Which now, Sir, of these two contradictory principles of subscription must we conclude to be yours? I cannot help suspecting that your ideas of this subject have changed, that you subscribed on one principle, and now defend your subscription on another; and yet the change must have been very quick, since both these publications are the productions of the same year. However, as your Defence of the Reformation was printed before your Address to me, and it is in the former of these that you defend subscription on the idea of the articles containing nothing contrary to the Scriptures, I conclude, that at the time of subscribing you thought that you had occasion for that salvo; but that afterwards you thought you could make a better defence on the other principle, viz. that of the latitude of interpretation, which I shall consider more particularly in the next letter; and in short, that you were no real believer of the articles either when you wrote the Defence or the Address.

I am, &c.

LETTER III.

SUPPLIED RECORDS:
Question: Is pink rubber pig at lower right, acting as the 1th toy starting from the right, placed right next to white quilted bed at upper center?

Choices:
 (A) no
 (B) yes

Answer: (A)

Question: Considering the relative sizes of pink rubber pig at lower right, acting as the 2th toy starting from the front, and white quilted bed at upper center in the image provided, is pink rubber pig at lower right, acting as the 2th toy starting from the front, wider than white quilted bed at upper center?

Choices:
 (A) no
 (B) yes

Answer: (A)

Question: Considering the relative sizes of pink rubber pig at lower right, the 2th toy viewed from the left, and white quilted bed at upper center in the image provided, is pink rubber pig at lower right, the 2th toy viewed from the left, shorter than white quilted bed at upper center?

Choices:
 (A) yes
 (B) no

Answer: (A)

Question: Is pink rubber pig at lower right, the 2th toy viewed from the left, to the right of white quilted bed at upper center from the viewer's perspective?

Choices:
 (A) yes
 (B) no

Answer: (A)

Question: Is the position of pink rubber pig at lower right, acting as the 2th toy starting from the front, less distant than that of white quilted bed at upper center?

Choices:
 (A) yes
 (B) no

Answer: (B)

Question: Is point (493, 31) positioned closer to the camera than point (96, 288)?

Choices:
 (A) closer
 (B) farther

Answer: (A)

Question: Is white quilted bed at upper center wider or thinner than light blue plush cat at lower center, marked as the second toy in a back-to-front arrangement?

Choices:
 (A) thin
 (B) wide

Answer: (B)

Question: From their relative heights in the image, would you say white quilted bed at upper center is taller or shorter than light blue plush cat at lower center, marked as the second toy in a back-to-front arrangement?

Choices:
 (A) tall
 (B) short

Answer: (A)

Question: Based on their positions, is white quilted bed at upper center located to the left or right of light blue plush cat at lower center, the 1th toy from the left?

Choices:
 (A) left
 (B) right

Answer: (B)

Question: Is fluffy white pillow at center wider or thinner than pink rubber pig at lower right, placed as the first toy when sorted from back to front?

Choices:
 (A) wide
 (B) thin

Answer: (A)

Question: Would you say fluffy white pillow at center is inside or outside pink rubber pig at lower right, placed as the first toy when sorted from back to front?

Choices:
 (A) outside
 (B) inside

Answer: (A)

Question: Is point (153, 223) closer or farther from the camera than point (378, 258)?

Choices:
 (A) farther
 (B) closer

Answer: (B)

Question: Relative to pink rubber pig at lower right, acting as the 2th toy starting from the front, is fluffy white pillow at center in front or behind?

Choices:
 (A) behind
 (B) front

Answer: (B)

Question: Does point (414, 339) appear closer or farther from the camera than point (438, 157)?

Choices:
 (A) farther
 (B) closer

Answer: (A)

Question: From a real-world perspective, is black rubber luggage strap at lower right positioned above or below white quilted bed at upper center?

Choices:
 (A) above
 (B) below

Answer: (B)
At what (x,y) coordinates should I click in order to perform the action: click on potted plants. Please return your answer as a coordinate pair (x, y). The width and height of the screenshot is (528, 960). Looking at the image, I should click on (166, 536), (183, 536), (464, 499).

WRITTEN INSTRUCTION 1:
In the letter on subscription, which publication was printed before the Address?
WRITTEN INSTRUCTION 2:
Copy out the listing from the line containing "Question: Is point (153, 223)" through the end of the listing.

FULL RESPONSE 1:
The Defence of the Reformation.

FULL RESPONSE 2:
Question: Is point (153, 223) closer or farther from the camera than point (378, 258)?

Choices:
 (A) farther
 (B) closer

Answer: (B)

Question: Relative to pink rubber pig at lower right, acting as the 2th toy starting from the front, is fluffy white pillow at center in front or behind?

Choices:
 (A) behind
 (B) front

Answer: (B)

Question: Does point (414, 339) appear closer or farther from the camera than point (438, 157)?

Choices:
 (A) farther
 (B) closer

Answer: (A)

Question: From a real-world perspective, is black rubber luggage strap at lower right positioned above or below white quilted bed at upper center?

Choices:
 (A) above
 (B) below

Answer: (B)
At what (x,y) coordinates should I click in order to perform the action: click on potted plants. Please return your answer as a coordinate pair (x, y). The width and height of the screenshot is (528, 960). Looking at the image, I should click on (166, 536), (183, 536), (464, 499).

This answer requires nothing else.